- EXCERPTED PASSAGE:
- - -

Reading as an event: the legend of the last Debord, conversation between Amador Fernández-Savater, political and cultural essayist and activist, and Hugo Savino, essayist and poet.
Guy Debord wrote Comments on the Society of the Spectacle in 1988, but who was he? A Debord without Situationist International: alone but not isolated. A Debord without revolution in sight: the years when capitalism seemed to reign unchallenged. How does a revolutionary without organisation, a revolutionary without any revolutions in sight, cause ‘ideas to become dangerous’, as SI put it? What ties does he invent when collective ideas are no longer collective and revolution no longer threatens the status quo? We’ll see Debord take an interest in strategy, film, and above all reading. He ultimately takes an interest in himself, paradoxical though this seems from a classical revolutionary perspective.
In these texts, Guy Debord contrasts the reader with the spectator. The body of the reader with the body of the spectator. In view of the idea that ‘everything can be juxtaposed’ and that ‘leaves no time for reflection’, demanding ‘pure adhesion to what exists’, reading is approached as an exercise ‘demanding a real opinion at every line’, since ‘only that can allow us access to the vast pre-spectacular experience’. Reading and writing are therefore exercises with the ability to transform, which Debord uses to create his own legend as a form of political resistance.
A conversation between Amador Fernández-Savater, political and cultural essayist and activist, and Hugo Savino, essayist and poet.

- - -

- ACTIVITY LIST:
[1] According to the Debord text, in what year did Debord write Comments on the Society of the Spectacle?
[2] Rewrite the part of the Debord text that begins at the words "Guy Debord wrote" and stops after "classical revolutionary perspective.", with "reign" changed to "rule".
The material after this point comes from a separate source.

- DATASET ENTRIES:
- - -

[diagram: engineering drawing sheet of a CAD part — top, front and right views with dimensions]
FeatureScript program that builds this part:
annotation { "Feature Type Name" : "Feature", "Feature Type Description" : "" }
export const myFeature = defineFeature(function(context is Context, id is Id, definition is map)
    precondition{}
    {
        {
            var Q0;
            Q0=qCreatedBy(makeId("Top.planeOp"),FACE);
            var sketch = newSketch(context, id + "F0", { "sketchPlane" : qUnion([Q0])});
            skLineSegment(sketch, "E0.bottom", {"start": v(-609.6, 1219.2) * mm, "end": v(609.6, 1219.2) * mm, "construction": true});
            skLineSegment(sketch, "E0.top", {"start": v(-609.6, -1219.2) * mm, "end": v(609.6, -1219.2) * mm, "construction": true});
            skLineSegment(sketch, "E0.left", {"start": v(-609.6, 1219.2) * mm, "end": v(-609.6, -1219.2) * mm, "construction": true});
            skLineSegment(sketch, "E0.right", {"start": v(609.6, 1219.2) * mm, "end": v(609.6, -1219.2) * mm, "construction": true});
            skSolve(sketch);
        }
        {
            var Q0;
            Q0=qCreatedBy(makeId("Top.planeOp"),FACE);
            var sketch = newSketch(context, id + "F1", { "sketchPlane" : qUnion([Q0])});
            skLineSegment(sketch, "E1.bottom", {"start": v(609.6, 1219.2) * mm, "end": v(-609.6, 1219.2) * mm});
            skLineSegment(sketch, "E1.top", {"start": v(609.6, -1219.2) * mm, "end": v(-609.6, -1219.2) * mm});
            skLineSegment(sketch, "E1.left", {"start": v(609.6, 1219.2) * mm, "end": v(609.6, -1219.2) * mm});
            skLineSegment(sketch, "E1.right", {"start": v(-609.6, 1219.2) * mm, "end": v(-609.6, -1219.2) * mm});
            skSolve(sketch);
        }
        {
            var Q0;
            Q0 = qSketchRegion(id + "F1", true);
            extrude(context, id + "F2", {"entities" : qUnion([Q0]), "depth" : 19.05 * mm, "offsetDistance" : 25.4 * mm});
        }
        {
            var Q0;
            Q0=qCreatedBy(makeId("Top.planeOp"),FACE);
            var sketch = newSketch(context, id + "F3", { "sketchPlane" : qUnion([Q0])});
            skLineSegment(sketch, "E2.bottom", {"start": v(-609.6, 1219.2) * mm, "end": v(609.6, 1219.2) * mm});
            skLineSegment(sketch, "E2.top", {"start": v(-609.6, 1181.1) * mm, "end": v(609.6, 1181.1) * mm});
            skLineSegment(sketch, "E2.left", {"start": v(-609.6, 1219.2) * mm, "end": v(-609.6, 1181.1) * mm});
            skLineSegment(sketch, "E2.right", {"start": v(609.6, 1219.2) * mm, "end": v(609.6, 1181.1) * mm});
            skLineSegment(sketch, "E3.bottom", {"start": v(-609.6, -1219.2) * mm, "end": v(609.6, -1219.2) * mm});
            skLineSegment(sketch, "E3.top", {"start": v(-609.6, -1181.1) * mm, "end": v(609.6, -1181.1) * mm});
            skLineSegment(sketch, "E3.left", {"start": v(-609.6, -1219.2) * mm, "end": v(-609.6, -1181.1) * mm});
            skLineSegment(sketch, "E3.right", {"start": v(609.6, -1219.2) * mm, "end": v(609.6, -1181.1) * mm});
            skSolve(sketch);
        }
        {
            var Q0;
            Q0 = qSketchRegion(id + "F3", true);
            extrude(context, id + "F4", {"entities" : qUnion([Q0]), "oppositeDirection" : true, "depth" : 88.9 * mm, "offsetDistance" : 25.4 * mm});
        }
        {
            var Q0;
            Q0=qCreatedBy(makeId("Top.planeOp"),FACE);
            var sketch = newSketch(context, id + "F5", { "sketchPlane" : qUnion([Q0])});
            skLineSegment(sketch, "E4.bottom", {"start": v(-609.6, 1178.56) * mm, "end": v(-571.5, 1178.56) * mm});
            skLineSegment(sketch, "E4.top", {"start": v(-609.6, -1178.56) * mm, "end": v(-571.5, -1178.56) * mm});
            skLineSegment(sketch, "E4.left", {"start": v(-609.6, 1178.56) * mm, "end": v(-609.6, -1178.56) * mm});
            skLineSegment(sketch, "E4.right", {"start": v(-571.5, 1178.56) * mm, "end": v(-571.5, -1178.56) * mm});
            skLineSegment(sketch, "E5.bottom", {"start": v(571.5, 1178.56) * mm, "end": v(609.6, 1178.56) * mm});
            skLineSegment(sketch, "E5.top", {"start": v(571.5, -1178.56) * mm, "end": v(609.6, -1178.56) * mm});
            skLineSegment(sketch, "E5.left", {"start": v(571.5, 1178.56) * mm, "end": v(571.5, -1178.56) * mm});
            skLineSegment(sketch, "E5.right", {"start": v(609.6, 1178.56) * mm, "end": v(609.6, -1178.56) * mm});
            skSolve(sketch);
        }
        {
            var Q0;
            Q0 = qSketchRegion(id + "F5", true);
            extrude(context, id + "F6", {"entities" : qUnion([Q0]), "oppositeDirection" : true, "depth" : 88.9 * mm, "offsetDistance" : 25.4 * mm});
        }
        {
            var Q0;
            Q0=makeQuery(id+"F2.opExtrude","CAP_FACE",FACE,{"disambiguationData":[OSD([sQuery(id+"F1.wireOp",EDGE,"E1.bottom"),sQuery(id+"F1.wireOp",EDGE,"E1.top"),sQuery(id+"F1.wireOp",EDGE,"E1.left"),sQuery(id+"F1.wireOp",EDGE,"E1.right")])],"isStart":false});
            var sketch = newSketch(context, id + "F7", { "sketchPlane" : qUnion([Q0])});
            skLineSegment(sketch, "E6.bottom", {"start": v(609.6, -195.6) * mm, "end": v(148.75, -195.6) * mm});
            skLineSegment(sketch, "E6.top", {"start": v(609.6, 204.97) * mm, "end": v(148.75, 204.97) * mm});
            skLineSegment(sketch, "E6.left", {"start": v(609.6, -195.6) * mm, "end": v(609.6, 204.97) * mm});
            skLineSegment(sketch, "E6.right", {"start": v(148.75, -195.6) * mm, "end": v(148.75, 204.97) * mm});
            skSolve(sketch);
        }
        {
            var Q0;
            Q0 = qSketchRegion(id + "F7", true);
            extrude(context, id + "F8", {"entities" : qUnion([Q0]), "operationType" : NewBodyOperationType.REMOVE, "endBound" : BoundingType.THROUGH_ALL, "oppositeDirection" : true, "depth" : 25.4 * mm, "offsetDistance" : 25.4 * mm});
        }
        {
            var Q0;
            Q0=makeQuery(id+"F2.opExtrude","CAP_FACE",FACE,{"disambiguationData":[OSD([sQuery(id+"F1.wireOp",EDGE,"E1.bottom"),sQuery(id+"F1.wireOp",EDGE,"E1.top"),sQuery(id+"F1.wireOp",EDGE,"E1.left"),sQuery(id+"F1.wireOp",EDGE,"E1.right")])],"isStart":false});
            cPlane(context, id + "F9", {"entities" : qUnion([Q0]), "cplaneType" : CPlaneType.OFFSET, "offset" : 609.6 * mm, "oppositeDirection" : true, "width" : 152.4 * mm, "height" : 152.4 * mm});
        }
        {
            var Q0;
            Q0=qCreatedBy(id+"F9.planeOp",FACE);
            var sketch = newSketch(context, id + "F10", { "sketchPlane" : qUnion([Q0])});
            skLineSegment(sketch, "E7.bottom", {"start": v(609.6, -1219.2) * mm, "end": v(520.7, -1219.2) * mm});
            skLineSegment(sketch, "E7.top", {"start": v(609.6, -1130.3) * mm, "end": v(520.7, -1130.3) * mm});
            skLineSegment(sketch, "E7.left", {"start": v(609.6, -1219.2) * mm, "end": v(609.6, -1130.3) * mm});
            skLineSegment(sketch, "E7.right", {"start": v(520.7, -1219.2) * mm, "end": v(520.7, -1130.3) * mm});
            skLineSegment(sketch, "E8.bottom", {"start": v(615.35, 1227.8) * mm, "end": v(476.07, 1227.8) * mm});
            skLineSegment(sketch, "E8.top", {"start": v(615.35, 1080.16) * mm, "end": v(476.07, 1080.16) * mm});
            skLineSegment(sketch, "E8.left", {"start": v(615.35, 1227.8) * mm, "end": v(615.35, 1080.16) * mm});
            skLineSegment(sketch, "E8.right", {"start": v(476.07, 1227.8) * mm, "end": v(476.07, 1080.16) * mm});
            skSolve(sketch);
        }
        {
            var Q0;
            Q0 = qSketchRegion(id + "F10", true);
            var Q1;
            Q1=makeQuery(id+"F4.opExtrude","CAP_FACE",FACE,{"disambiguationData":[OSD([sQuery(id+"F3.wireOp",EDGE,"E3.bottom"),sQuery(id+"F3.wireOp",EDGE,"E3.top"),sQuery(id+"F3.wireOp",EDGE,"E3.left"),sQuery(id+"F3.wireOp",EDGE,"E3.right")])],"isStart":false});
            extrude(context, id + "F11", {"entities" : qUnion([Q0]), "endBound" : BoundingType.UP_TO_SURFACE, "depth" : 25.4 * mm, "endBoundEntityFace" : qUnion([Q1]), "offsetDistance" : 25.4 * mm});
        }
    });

- - -

- SOLUTIONS TO EACH TASK:
[1] 1988

[2]
Guy Debord wrote Comments on the Society of the Spectacle in 1988, but who was he? A Debord without Situationist International: alone but not isolated. A Debord without revolution in sight: the years when capitalism seemed to rule unchallenged. How does a revolutionary without organisation, a revolutionary without any revolutions in sight, cause ‘ideas to become dangerous’, as SI put it? What ties does he invent when collective ideas are no longer collective and revolution no longer threatens the status quo? We’ll see Debord take an interest in strategy, film, and above all reading. He ultimately takes an interest in himself, paradoxical though this seems from a classical revolutionary perspective.